前回は、先日発売されました国鉄72(73)系電車のぶどう色2号のセットを投稿しましたが、今回は72系(73系)の沿革的なところを書けませんでしたので、参考までにさらっと書いていきたいと思います。
※昨日の投稿はコチラ
通称72系(73系)電車の前身となる通称63系電車は戦時中の昭和19年(1944年)、モハ63形、クハ79形が登場、戦時中と云う事もあり資材の節約、工程の簡略化、下回りなどは一部戦災車から調達する等、大幅なコスト削減により誕生しました。※後にこれら安全性まで削減してしまった事が要因となり、昭和26年(1951年)に発生した横浜・桜木町駅構内での列車火災、いわゆる「桜木町事故」が発生してしまいました。
戦後は、昭和25年(1950年)までに、63系で800輌以上の車輌を製造、また戦後の混乱期であるこの頃は更なる物資不足により
・主制御器があり、電動機の準備はしたものの据え付けることができない制御電動車:クモハ
※完成形は「モハ」、現在の「クモハ」とは異なる
・主制御器、電動機とも準備はしたものの据え付けることができない制御電動車:サモハ
※完成形は「モハ」
・主制御器の準備はしたものの据え付けることができない制御車:サクハ
※完成形は「クハ」
と云った車輌も運用されていました。
昭和26年(1951年)、上述の桜木町事故が発生、200名近くの死傷者を出した大惨事となりました。※これら以外にも、他形式でも各地で車輌火災が発生しています。
この事からソフト側(職員に災害時に対する徹底)およびハード側(改良工事、機器試験)ともに徹底して改良が行われ、63系(モハ63形)に関しては桜木町事故のイメージ払拭と云う事もあり、改良工事を受けたものを72系(モハ73形)へ新設改番、3年間で700輌が改良が実施されました。尚、従来のサハ78形、クハ79形は改良後も改番せず据え置きとなっています。
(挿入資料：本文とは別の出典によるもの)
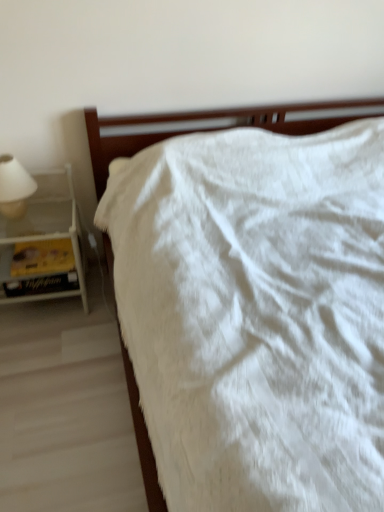
Question: Based on their positions, is yellow paper at left located to the left or right of white fluffy blanket at center?

Choices:
 (A) right
 (B) left

Answer: (B)

Question: Is yellow paper at left taller or shorter than white fluffy blanket at center?

Choices:
 (A) tall
 (B) short

Answer: (B)

Question: Which is nearer to the white matte lampshade at left?

Choices:
 (A) white glossy nightstand at left
 (B) white fluffy blanket at center
 (C) yellow paper at left

Answer: (A)

Question: Which of these objects is positioned farthest from the white fluffy blanket at center?

Choices:
 (A) white glossy nightstand at left
 (B) yellow paper at left
 (C) white matte lampshade at left

Answer: (B)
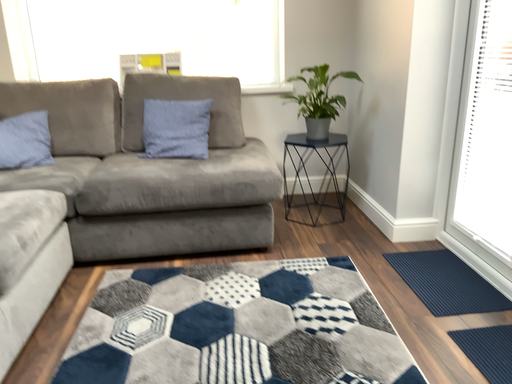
試作車として昭和22年(1947年)に作成したジュラルミン製の63系ジュラルミン電車(通称「ジュラ電」)、昭和29年(1954年)さらにアルミサッシなどを使用して改良を実施、それらを踏まえて昭和35年(1960年)、木製資材を廃した全金属化改造を一部で行い、側面窓を3段窓からアルミ2段窓へ、前面もHゴムの3枚窓へと改造がなされました。(通称「全金」)
また昭和46年(1971年)、一部車輌ではアコモ改造が行われ、全金化同様側面窓のアルミ2段窓化が行われ、昭和49年(1974年)には仙石線にて103系と同様の車体にそのまま73系の床下機器を載せた改造車と云うものも存在していました。
しかし、101系その後の103系の増産などもあり72系は次第に経年とともに廃車、昭和60年(1985年)仙石線で使用されていた72系が運用離脱により72系の車輌は形式消滅となりました。
※ただし、仙石線の103系そっくりな72系は電装部品などを103系のものに変えて103系に編入されるなど、63系のルーツとなりうる車輌は2000年代まで残っていました。
さて、ちょっと長くなりましたが、以上を踏まえ再度昨日の製品の写真を再度投稿します。
■TOMIX 98465 国鉄 72・73形通勤電車 増結セットB (3両)
ちなみに比較の為、関西地区で見受けられたオレンジの72系(73系)も投稿しておきます。
■TOMIX 92076 国鉄 72・73形 通勤電車 片町線 5両セット
こちらは全車3段窓の車輌となっていますね。
今回はこの辺で。ありがとうございました。